I'll keep it fairly straight forward. I work with a Solaris server and magically today it decided to take a dump on me. At first it give a long list of files that couldn't be acessed before terminating the boot process and returning to the 'ok' prompt. Booting in single-user mode allowed me to run a fsck and there were no noticable issues. After that the errors didn't return, instead I got a different one:
"Bad magic number in disk label
Can't open disk label package
Cannot open /pci@1f,0/pci@2/scsi@4/disk@0,0:a
panic - boot: ufsboot: cannot determine filesystem type of root device
I confirmed all the envs were properly set and I could still bring it up in single-user mode to confirm the files were where they were supposed to be, based upon memory. Any help would be appreciated.
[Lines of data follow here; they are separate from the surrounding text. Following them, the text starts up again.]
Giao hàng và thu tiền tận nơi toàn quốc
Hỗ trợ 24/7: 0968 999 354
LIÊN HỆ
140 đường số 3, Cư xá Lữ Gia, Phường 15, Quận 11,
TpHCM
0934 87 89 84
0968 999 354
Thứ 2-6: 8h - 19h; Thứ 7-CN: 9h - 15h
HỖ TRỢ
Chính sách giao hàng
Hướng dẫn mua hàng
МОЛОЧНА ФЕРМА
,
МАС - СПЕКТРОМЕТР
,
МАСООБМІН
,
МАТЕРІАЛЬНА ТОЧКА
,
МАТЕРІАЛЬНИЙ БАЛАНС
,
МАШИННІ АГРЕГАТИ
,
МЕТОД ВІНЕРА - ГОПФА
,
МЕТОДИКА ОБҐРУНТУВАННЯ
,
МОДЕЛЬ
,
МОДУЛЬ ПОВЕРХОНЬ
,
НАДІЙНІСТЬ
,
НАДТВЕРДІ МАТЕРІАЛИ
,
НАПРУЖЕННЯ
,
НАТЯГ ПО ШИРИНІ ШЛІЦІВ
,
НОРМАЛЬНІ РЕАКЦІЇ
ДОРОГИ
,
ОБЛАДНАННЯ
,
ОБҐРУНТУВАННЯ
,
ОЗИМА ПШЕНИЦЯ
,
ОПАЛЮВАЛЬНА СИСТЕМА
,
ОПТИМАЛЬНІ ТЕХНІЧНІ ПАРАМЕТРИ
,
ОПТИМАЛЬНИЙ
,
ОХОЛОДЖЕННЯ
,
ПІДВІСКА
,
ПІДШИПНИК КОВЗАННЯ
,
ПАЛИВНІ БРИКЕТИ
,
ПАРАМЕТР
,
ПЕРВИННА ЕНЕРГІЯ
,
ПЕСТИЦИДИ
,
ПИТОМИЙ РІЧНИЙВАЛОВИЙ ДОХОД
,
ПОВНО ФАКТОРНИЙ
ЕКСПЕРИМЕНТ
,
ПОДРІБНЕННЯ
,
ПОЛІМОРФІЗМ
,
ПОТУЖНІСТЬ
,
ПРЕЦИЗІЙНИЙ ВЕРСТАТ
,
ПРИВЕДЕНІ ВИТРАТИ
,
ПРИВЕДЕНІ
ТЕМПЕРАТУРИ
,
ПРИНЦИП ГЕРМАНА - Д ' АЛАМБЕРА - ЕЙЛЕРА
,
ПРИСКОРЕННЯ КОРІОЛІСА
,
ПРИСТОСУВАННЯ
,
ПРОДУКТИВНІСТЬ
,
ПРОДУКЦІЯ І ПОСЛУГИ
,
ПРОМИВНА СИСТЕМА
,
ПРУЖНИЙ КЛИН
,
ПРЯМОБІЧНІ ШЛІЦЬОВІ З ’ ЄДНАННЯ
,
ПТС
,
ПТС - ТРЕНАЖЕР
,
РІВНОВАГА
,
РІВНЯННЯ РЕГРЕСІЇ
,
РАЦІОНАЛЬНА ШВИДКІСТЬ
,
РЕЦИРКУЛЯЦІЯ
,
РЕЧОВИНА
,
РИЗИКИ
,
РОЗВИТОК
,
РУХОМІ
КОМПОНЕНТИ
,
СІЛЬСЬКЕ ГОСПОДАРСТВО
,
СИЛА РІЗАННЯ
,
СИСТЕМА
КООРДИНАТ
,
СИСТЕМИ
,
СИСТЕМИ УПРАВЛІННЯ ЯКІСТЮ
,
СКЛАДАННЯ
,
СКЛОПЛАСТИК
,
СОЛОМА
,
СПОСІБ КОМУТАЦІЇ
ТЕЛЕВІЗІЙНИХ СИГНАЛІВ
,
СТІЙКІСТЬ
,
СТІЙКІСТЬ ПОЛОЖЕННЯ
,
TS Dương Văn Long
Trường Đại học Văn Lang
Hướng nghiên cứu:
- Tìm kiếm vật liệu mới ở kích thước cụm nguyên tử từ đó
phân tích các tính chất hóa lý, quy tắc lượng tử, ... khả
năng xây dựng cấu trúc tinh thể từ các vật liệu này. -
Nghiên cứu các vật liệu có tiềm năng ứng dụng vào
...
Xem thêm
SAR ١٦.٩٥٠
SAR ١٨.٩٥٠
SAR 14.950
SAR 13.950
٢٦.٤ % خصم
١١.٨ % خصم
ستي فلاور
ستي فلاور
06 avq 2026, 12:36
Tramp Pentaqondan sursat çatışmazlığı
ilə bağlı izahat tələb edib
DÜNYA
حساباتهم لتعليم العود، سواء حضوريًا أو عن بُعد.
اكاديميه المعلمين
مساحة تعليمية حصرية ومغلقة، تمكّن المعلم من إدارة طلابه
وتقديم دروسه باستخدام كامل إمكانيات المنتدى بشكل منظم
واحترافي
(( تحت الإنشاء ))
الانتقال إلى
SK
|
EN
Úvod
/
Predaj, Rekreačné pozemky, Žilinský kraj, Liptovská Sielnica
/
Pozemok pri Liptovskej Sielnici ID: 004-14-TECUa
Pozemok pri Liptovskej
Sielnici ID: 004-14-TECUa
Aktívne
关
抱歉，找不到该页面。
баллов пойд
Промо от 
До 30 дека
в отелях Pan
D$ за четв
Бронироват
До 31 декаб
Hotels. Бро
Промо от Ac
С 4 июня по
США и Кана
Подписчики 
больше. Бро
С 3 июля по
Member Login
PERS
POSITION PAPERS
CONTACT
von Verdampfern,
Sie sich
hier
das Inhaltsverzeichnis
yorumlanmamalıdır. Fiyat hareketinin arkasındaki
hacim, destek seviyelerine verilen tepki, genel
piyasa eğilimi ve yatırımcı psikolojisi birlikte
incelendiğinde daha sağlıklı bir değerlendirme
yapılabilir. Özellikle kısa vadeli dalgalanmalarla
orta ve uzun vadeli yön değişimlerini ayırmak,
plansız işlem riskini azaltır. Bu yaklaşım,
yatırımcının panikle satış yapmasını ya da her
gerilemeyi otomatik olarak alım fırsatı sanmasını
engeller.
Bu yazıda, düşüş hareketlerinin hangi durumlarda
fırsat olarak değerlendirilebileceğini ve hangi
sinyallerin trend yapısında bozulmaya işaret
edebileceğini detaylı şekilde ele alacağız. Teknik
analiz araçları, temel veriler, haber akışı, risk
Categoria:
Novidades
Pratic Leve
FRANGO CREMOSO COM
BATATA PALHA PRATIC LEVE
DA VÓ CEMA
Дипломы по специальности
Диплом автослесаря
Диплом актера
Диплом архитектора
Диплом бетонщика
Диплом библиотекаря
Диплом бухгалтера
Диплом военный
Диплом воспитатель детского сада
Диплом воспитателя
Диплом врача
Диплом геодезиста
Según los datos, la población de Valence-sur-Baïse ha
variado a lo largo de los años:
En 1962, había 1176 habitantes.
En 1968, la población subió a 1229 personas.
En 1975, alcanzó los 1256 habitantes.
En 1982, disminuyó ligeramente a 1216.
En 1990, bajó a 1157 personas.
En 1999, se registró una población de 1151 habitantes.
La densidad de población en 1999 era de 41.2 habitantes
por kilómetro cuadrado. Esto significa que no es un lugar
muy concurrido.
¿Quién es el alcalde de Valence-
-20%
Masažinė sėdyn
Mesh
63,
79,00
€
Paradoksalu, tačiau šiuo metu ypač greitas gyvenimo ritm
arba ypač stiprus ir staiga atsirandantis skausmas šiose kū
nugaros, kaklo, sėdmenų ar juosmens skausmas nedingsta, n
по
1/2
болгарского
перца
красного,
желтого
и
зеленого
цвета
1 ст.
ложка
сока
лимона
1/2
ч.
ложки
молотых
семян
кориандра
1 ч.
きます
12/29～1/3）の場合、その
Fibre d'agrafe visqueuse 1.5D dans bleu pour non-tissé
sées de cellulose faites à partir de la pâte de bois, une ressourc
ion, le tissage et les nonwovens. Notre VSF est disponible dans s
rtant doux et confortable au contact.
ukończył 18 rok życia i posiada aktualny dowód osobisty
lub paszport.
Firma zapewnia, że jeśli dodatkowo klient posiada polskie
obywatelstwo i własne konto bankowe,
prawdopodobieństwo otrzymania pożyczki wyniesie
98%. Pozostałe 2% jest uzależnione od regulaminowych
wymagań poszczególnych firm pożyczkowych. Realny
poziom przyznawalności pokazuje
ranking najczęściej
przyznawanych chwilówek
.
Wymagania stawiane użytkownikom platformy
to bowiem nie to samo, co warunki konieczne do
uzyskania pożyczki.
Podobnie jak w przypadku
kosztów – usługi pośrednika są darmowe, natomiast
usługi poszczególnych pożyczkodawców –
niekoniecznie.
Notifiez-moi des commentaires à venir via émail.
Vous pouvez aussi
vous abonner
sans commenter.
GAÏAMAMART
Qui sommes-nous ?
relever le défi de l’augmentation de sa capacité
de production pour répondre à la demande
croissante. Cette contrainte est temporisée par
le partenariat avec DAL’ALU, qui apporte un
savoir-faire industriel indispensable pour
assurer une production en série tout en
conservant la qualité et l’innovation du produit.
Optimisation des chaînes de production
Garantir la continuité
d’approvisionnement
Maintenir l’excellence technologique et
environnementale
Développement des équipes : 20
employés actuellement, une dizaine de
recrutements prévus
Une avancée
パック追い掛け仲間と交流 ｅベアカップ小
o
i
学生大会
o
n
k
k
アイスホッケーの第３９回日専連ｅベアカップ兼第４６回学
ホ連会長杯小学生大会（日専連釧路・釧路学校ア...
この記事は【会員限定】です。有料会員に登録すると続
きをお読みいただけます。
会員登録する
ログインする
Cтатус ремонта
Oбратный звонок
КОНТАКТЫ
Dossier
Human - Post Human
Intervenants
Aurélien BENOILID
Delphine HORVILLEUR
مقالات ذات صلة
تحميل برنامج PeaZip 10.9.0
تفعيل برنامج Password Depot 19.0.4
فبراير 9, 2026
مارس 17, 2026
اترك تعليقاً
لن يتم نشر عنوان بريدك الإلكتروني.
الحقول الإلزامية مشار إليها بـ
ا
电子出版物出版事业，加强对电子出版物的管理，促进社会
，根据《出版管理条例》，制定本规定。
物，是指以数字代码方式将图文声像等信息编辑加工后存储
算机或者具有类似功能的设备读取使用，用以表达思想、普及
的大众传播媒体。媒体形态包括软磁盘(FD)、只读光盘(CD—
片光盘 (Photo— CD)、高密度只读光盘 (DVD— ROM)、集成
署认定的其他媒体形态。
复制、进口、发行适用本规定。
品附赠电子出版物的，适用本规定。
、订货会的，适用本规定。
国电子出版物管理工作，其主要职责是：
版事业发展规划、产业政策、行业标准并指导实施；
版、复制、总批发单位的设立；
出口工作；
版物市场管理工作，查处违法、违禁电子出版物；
Oh, no, that's not what I meant. I have root access, hence why I can get into single-user mode, but in single-user mode the file system with system-related files that I'd have to recover isn't mounted, preventing access to those files. :S
Single user mode does not load the whole system so my first thought was that it just might not be auto mounting. I can see what you are saying though and that would make sense. @AoN - Sorry if that came over the wrong way.
This leaves me with the following questions:
What file system should it be recognised as?
Are there other drives located on SCSI 4 that you can see?
Can you actually see the physical device?
What do you get if you try to mount it manually (output)?